L'agence de sécurité sanitaire a mis en évidence les risques liés aux huiles minérales et incite les fabricants à adopter de nouveaux procédés.
Pâtes, riz ou lentilles sont des produits de consommation courante, a priori sains. Pourtant, selon la manière dont ils ont été conditionnés, ils pourraient s'avérer nocifs pour la santé. Dans un avis publié le 9 mai, l'Agence nationale de sécurité sanitaire, de l'alimentation, de l'environnement et du travail (Anses) a en effet révélé que les huiles minérales présentes dans les encres et adhésifs des conditionnements en papier et en carton se répandent dans les aliments qui se trouvent au contact de l'emballage.
Deux catégories d'huiles constituées d'hydrocarbures sont dans le collimateur des experts : les MOAH (« mineral oil aromatic hydrocarbons ») et les MOSH (« mineral oil saturated hydrocarbons »). « Compte tenu du caractère génotoxique et mutagène mis en évidence pour certains MOAH, l'Anses estime qu'il est nécessaire de réduire en priorité la contamination des denrées alimentaires par ces composés », écrit l'Agence dans un communiqué.
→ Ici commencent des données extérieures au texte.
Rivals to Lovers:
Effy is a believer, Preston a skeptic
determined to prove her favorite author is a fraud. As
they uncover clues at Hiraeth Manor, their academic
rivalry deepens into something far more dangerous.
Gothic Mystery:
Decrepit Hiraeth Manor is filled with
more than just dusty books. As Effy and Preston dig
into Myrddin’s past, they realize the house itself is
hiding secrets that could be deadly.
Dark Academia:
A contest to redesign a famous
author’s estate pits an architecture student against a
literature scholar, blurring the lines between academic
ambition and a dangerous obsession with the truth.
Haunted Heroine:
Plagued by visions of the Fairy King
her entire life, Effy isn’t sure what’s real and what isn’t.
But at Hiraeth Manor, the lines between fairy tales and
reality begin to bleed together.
Avant de mener des études complémentaires pour déterminer la composition exacte de ces huiles minérales, les auteurs du rapport appellent les fabricants à agir pour « limiter l'exposition du consommateur ». Comme première mesure, l'organisme public suggère « d'utiliser des encres, colles, additifs et auxiliaires technologiques exempts de MOAH dans le procédé de fabrication des emballages en papier et carton ».
« Barrières adéquates »
Les contenants fabriqués à partir de matières recyclées sont particulièrement surveillés par l'agence, qui évoque à leur sujet une « forte contamination » due aux composants toxiques qu'ils contiennent, comme les encres et les colles. Les supports imprimés sont considérés comme l'une des principales sources d'huile minérale dans les emballages recyclés.
L'Anses incite le secteur de l'impression à chercher les moyens de changer ses méthodes de production pour utiliser des produits dépourvus de MOAH. En fait, c'est le procédé de recyclage tout entier qui est à analyser à la loupe pour comprendre à quelles étapes sont introduites des huiles minérales. Pour finir, les experts de l'Agence recommandent de renforcer les emballages en y intégrant des barrières étanches aux flux de MOAH et de MOSH. Ils suggèrent l'utilisation de revêtements comme le plastique PET, l'acrylate ou le polyamide. L'amidon est une des pistes de recherche possibles, son efficacité est aussi à l'étude.
En octobre 2015, Foodwatch avait testé une centaine d'aliments de grande consommation en France, en Allemagne et aux Pays-Bas. Les analyses ont montré que 60 % de ces produits contenaient des MOAH. Forte de ces résultats, l'ONG a lancé une pétition en ligne demandant à la Commission européenne la mise en place de normes pour « fixer des limites strictes à la quantité d'huiles minérales présentes dans les aliments et imposer l'utilisation de barrières adéquates pour tous les emballages en papier et carton. »
« Encres végétales »
En 2012, l'Autorité européenne de sécurité des aliments avait de son côté jugé l'exposition aux MOAH « particulièrement préoccupante ». « Notre objectif est clair : nous voulons obtenir une décision au niveau européen. Nous pensons que cela peut bouger très vite, car les choses sont en train d'évoluer », résume Mme Jacquemart.
En novembre 2016, six enseignes de la grande distribution (E. Leclerc, Carrefour, Lidl, Intermarché, Casino et Système U) se sont engagées à réduire les niveaux de MOAH et de MOSH dans les produits de leurs marques respectives.
Les 43 produits qui ne contiennent aucune barrière entre le paquet et les aliments, comme c'est le cas pour les pâtes, sont désormais constitués de fibres vierges. Une norme allemande fait pour l'instant office de référence - les produits finis ne doivent pas contenir plus de 2 milligrammes de MOSH par kilogramme, et aucun taux de MOAH ne doit être détecté. Un premier pas avant que la France légifère. « Il est urgent que les autorités publiques prennent des mesures, sinon nous sommes à la merci des engagements volontaires des uns et des autres », conclut la directrice de Foodwatch.